The “I See It Everywhere” Phenomenon
Why Things Suddenly Appear Everywhere After You Discover Them
Imagine this scenario: You’ve finally decided to buy a new car, let’s say a specific model in “sky blue.” You thought this color was unique and rare. But, as soon as you drive off the lot, you start noticing something strange: the streets are suddenly filled with sky-blue cars!
Or perhaps you learned a new, strange word in the morning, only to be surprised that you heard it on the radio, read it in an article, and heard a friend use it that very same evening.
Is the world conspiring to suddenly show us these things? Or did everyone just decide to buy that car on the same day as you?
The answer lies in an amazing mental trick called the “Baader-Meinhof Phenomenon,” or its more accurate scientific name: the “Frequency Illusion.”
In this article, we will decode this phenomenon to understand how our mind decides what we should see and what we should ignore.
What Is This Phenomenon, Simply Put?
In short, it is the feeling that something (a word, a car, an idea, a person’s name) has suddenly started repeating and appearing everywhere at a very high rate, right after you first learned about it or paid attention to it.
The truth is, the frequency of this thing hasn’t actually increased in reality; the blue cars were always on the street in the same numbers. What changed are your mind’s “radars.”
How Does the Trick Work? (The Psychological Mechanism)
This phenomenon is the result of an interesting collaboration between two psychological mechanisms in your brain:
1. Selective Attention
Every second, your brain is exposed to a flood of information (sounds, colors, faces, signs). If you paid attention to everything, you’d go mad. Therefore, your brain acts as a powerful “filter,” ignoring 99% of the noise and focusing only on what matters to you.

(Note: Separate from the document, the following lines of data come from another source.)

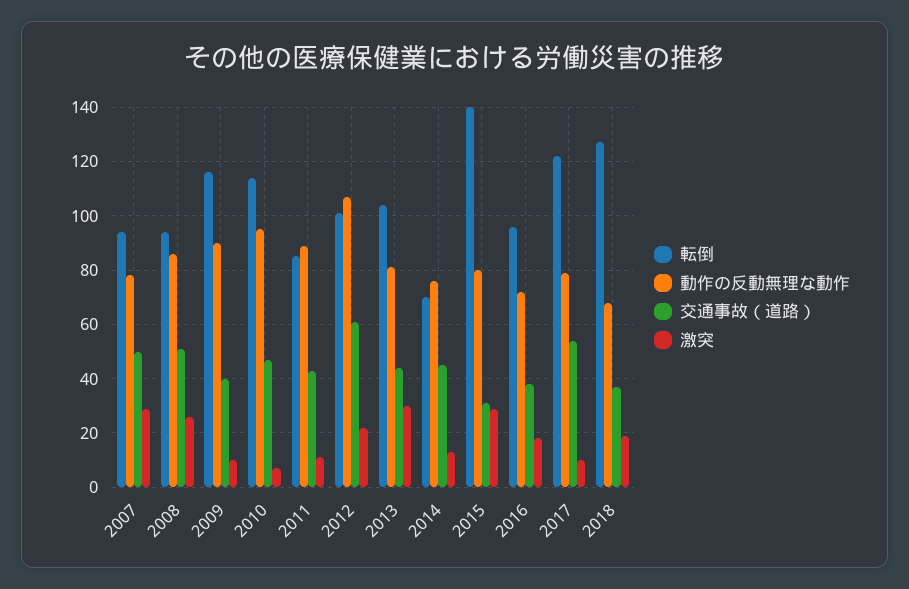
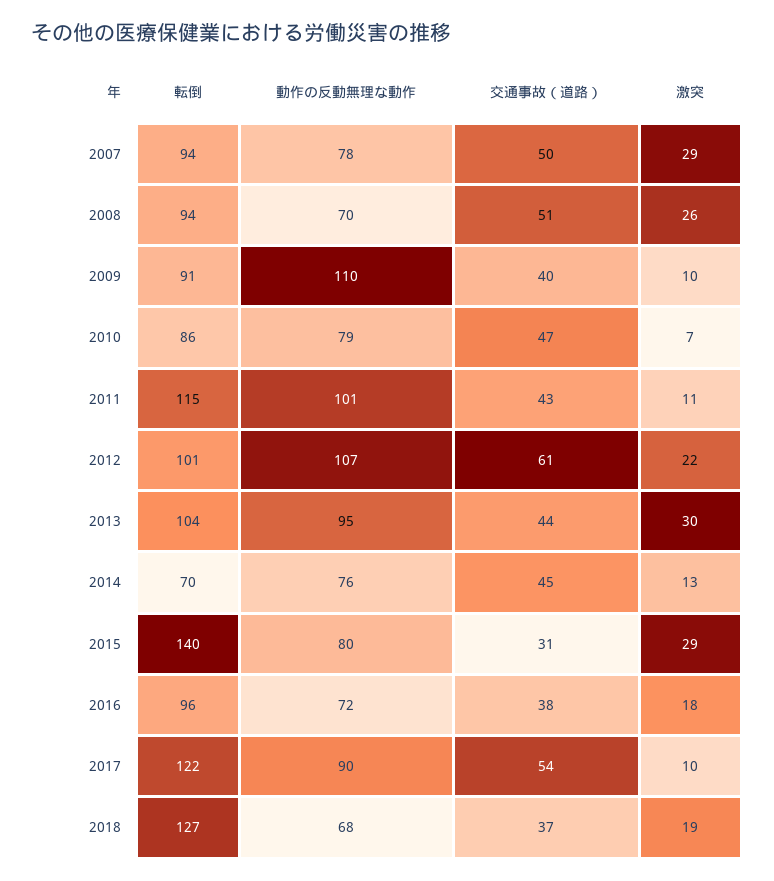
動作の反動無理な動作, 2008: 85 -> 70
転倒, 2009: 115 -> 91
動作の反動無理な動作, 2009: 90 -> 110
転倒, 2010: 115 -> 86
動作の反動無理な動作, 2010: 95 -> 79
転倒, 2011: 85 -> 115
動作の反動無理な動作, 2011: 90 -> 101
動作の反動無理な動作, 2013: 80 -> 95
動作の反動無理な動作, 2017: 80 -> 90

When you bought the new car, your brain placed an “important” tag on this model and color. Suddenly, the filter stopped ignoring those cars and started “picking them out” from the crowd and highlighting them. You aren’t seeing more of them; you just stopped ignoring them.
2. Confirmation Bias
Once your brain starts noticing the thing, “confirmation bias” kicks in. Your brain loves to prove its new ideas right. Every time you see that car, your brain tells you: “See? I told you they are very common!” It actively looks for evidence to confirm your new observation and ignores hundreds of other cars with different colors.
Why Does This Happen?
This is not a flaw in your brain; it is an evolutionary advantage. Our minds are designed to recognize patterns. In ancient times, if you learned the shape of a “poisonous plant” or the “track of a predator,” it was essential for your survival to start seeing this pattern everywhere to avoid danger.

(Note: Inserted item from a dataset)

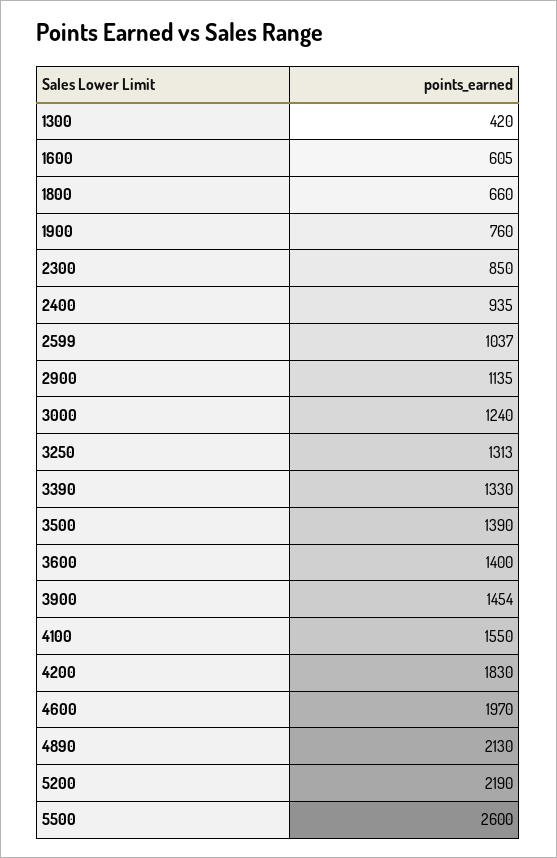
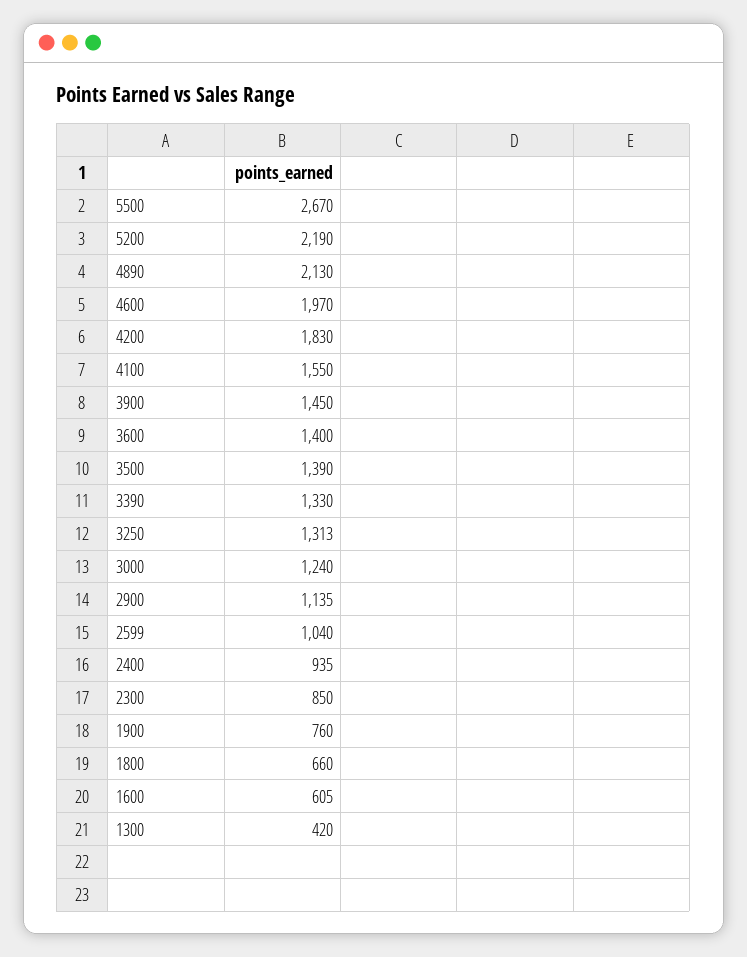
2599: 1037 -> 1040
3900: 1454 -> 1450
5500: 2600 -> 2670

Today, your brain uses the same old mechanism to show you cars, or make you suddenly notice pregnant women everywhere once you start thinking about pregnancy!
The Takeaway: We See What We Care About
The “Baader-Meinhof” phenomenon is a humbling reminder that we do not see the world exactly “as it is” objectively. We see the world through the lens of our current interests, fears, and the things we have just learned.